In my work with Alaskan Coastal Studies, I utilize the area studies knowledge and understanding about Canada as I work with communities, educators and students learning about, monitoring, responding and adapting to climate change in communities around Arctic and sub-Arctic Alaska. Regarding my FLAS Fellowship in Inuktitut, many of the students, teachers and community members that I’ve worked with through school outreach and teacher professional development in northwestern and Arctic Alaska speak a sister dialect of the language—Inupiaq, and more indirectly related, Yupik/Cupik and Sugt’stun. While my Inuktitut is not advanced, and the languages are different enough that I cannot speak with them in Inuktitut, being familiar with sounds and pronunciations of Inuktitut helps me to pronounce people’s names and learn words from them. My understanding of the grammatical structure of the language has also been helpful. Furthermore, key plant, animal and location names are recognizable to me, and I can remember them more easily because of their similarity to Inuktitut words. This has helped me to better understand the context I’m working in, learn from the students and community members about their understandings of place and science, and build rapport.

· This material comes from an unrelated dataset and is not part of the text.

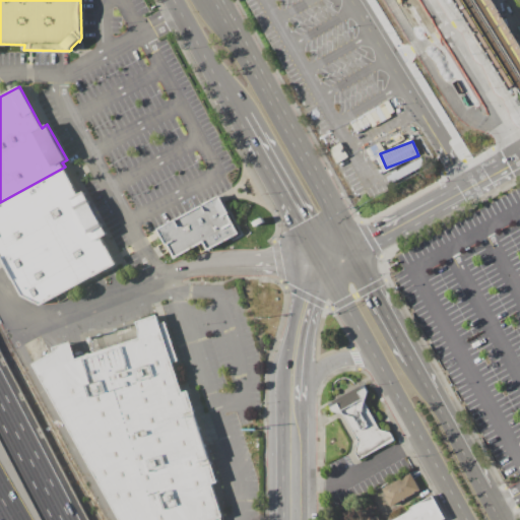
[(0,202),(65,167),(79,194),(84,191),(107,235),(102,238),(117,265),(65,293),(68,298),(58,303),(56,298),(41,306),(21,297),(6,266),(0,269),(0,202)]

I also am incredibly fortunate that, in spring 2019, I had the opportunity to participate as a National Oceanic and Atmospheric Association (NOAA) Teacher at Sea on a research cruise in the Northern Gulf of Alaska and will be participating and observing research in fall 2019 as part of the MOSAiC project where the RV Polarstern will be intentionally frozen into the sea ice north of Norway and Russia. The vessel I’ll be on will be assisting in that process for five weeks in September and October, but the overall expedition involves the Polarstern spending a full year drifting with the sea ice in order to study sea ice, hydrology and atmospheric dynamics throughout the year. Here is the link to my blog from the Gulf of Alaska program: https://noaateacheratsea.blog/author/katieaspen/, and you can learn more about MOSAiC and my experience in the field here: https://www.polartrec.com/expeditions/mosaic
Katie Gavenus graduated with an MA in Education from the University of Washington in 2018. Katie’s master’s project is titled “Educator Perceptions of Student Funds of Knowledge: Engagement, Meaning-Making, and Identity.” Katie was awarded a FLAS Fellowship for the study of Inuktitut in 2016–17 and again in 2017–18. She also served as an Arctic Fellow (2016–17) with the International Policy Institute, Henry M. Jackson School of International Studies.